Kemudian kata qadha digunakan dalam bahasa Indonesia, dimana dikatakan bahwa peradilan berasal dari suku kata adil, yang secara terminology diartikan sebagai “ segala sesuatu mengenai perkara peradilan”[3]
           
            B. Pengertian Mahkamah
Pengertian mahkamah menurut KBBI ( Kamus Besar Bahasa Indonesia ) yaitu badan memutuskan hukum atas suatu perkara atau pelanggaran

            C. Pengertian Peradilan 
Menurut Soedikno Mertokusumo, pada dasarnya peradilan buka semata-mata badan tetapi juga terkait dengan pengertian yang abstrak, yaitu memberikan keadilan. Atas dasar itu, maka Sjahran Basah berpendapat bahwa penggunaan istilah pengadilan itu ditunjukan kepada badan atau wadah yang memberikan peradilan, sedangkan peradilan menunjuk pada proses un.tuk memberikan peradilan dalam rangka menegakan hukum ata het reschtspeken.[4]
Jika kata Pengadilan dan Peradilan disatukan dalam kata agama, maka pengertian peradilan agama adalah ” Kekuasaan Negara dalam memeriksa, mengadili, memutus dan menyelesaikan perkara-perkara tertentu antara orang-orang yang beragama islam untuk menegakan hukum dan keadilan. Dalam konteks penegakan hukum dan keadilan inilah kemudian dirasakan pentingnya keberadaan peradilan yang memiliki kemampuan dan wewenang dalam menyelesaikan konflik, keberadaan peradilan  pada perkembangannya se jalan dengan perkembangan masyarakat dan pola hukum Negara.[5]

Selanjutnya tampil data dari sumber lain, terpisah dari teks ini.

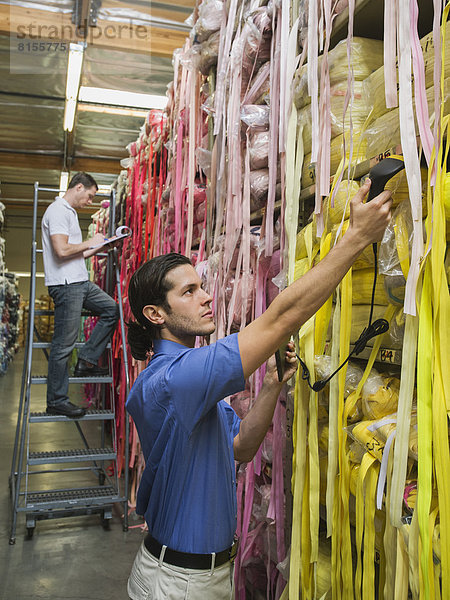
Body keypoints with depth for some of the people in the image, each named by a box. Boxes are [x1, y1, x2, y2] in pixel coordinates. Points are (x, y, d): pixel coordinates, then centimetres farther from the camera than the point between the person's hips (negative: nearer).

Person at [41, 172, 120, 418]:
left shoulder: (70, 212, 21)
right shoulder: (58, 211, -10)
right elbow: (62, 250, -22)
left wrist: (99, 247, 15)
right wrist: (90, 242, -8)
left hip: (80, 282, 10)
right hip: (65, 284, -10)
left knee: (111, 308, 13)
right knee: (64, 344, -5)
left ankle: (87, 360, 14)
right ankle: (56, 401, 4)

2.      A. Kelembagaan Peradilan Agama

Peradilan agama adalah proses pemberian keadilan berdasarkan hukum islam kepada orang-orang islam yang dilakukan di pengadilan agama dan pengadilan tinggi Agama. Peradilan Agama dalam system peradilan nasional Indonesia, disamping peradilan umum, peradilan militer, peradilan tata usaha Negara. Merupakan salah satu pelaksanaan kekuasaan kehakiman dalam Negara Republik Indonesia. Keempat lembaga peradilan itu mempunyai kedudukan yang sama sederajat dengan kekuasaan yang berbeda.
Pengesahan Undang-Undang Peradilan Agama itu merupakan peristiwa penting bukan hanya bagi pembangunan perangkat hukum nasional, tetapi juga bagi umat Islam di Indonesia. Dengan disahkannya undang-undang peradilan Agama sebagai salah satu badan kekuasaan kehakiman yang mandiri di tanah air kita. Dalam menegakkan hukum berdasarkan hukum Islam bagi pencari keadilan yang beragama Islam mengenai perkara-perkara (perdata) di bidang perkawinan, kewarisan, wasiat, hibah, wakaf dan sedekah yang telah menjadi hukum positif di tanah air kita. Dengan undang-undang ini, pemeluk agama Islam yang menjadi bagian terbesar penduduk Indonesia, diberi kesempatan untuk mentaati hukum Islam yang  menjadi bagian mutlak agamanya, sesuai dengan jiwa pasal 29  Undang-Undang Dasar 1945 terutama ayat (2) nya[6]
Dengan disahkannya UU peradilan Agama, perubahan penting dan mendasar telah terjadi dalam lingkungan Peradilan Agama. Di antaranya dapat disebut hal-hal berikut :
1.      Peradilan Agama telah menjadi pengadilan mandiri, kedudukanya benar-benar telah sejajar dan sederajat dengan peradilan Umum, Peradilan Militer, Peradilan Tata Usaha Negara.
2.       Nama, susunan, wewenang ( Kekuasan) dan hukum acaranya telah sama dan seragam di seluruh Indonesia. Terciptanya unifikasi Hukum acara Peradilan Agama akan memudahkan terwujudnya ketertiban dan kepastian hukum yang berintikan keadilan dalam lingkunan Peradilan Agama.
 B. Kekuasaan / kompetensi Peradilan Agama
Bab III mengatur “kekuasaan” pengadilan dalam lingkungan peradilan agama. Dalam Pasal 49 ayat (1) disebutkan bahwa pengadilan Agama bertugas dan berwenang memeriksa, memutus dan menyelesaikan perkara-perkara di tingkat pertama antara orang-orang yang beragama Islam di bidang 1. Perkawinan 2. Kewarisan, wasiat dan hibah yang dilakukan berdasarkan hukum Islam. 3. Wakap dan shadaqah.[7].
Kekuasaan atau  kewenangan mengadili suatu pengadilan dalam lingkungan peradilan Agama diatur secara khusus dalam UU nomor 7 tahun 1989 yo. UU nomor 3 tahun 2006. Kekuasaan peradilan agama dapat dibedakan menjadi dua yaitu :
1.      Kekuasaan absolut ( kompetensi absolut)
2.      Kekuasaan relative ( kompetensi relative)[8]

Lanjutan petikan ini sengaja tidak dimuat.